(WHAT NEEDS TO BE DONE)
Going through the data below, please show each line containing the string "eine".

(PROVIDED ENTRIES)
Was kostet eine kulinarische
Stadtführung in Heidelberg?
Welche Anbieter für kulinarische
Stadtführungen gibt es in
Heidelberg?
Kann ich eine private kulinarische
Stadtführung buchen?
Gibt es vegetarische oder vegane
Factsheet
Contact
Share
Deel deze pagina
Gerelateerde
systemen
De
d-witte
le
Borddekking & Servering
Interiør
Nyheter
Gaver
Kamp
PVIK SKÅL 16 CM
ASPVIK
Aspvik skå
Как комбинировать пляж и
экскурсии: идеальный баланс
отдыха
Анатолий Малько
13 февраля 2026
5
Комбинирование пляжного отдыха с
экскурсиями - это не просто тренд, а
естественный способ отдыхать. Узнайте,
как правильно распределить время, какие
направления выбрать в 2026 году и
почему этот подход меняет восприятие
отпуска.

--

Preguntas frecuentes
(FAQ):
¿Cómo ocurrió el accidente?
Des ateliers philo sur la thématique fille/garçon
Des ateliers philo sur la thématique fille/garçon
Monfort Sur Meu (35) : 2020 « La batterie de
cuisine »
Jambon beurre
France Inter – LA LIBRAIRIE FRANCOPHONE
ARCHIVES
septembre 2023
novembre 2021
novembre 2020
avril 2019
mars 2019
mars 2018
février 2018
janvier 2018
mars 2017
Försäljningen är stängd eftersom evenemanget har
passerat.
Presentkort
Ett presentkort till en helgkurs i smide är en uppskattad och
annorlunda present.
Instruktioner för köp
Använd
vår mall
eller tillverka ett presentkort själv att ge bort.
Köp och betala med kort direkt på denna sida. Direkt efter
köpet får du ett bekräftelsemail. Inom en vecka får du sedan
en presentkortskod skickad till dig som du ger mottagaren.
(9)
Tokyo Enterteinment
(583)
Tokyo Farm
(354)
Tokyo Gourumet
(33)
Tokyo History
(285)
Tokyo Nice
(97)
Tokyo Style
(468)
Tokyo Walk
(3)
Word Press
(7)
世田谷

---

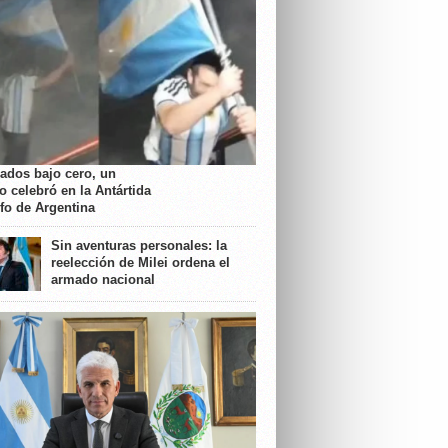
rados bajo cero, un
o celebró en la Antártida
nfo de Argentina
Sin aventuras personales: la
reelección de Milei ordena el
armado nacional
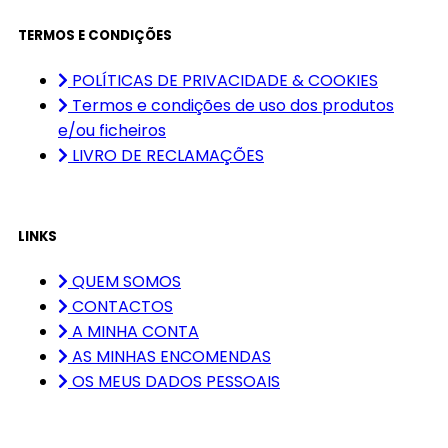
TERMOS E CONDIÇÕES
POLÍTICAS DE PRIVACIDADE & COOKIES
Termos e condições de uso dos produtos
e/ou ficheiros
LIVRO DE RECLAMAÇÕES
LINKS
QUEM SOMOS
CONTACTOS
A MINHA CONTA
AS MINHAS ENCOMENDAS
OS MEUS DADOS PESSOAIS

(EXPECTED ANSWER)
Was kostet eine kulinarische
Kann ich eine private kulinarische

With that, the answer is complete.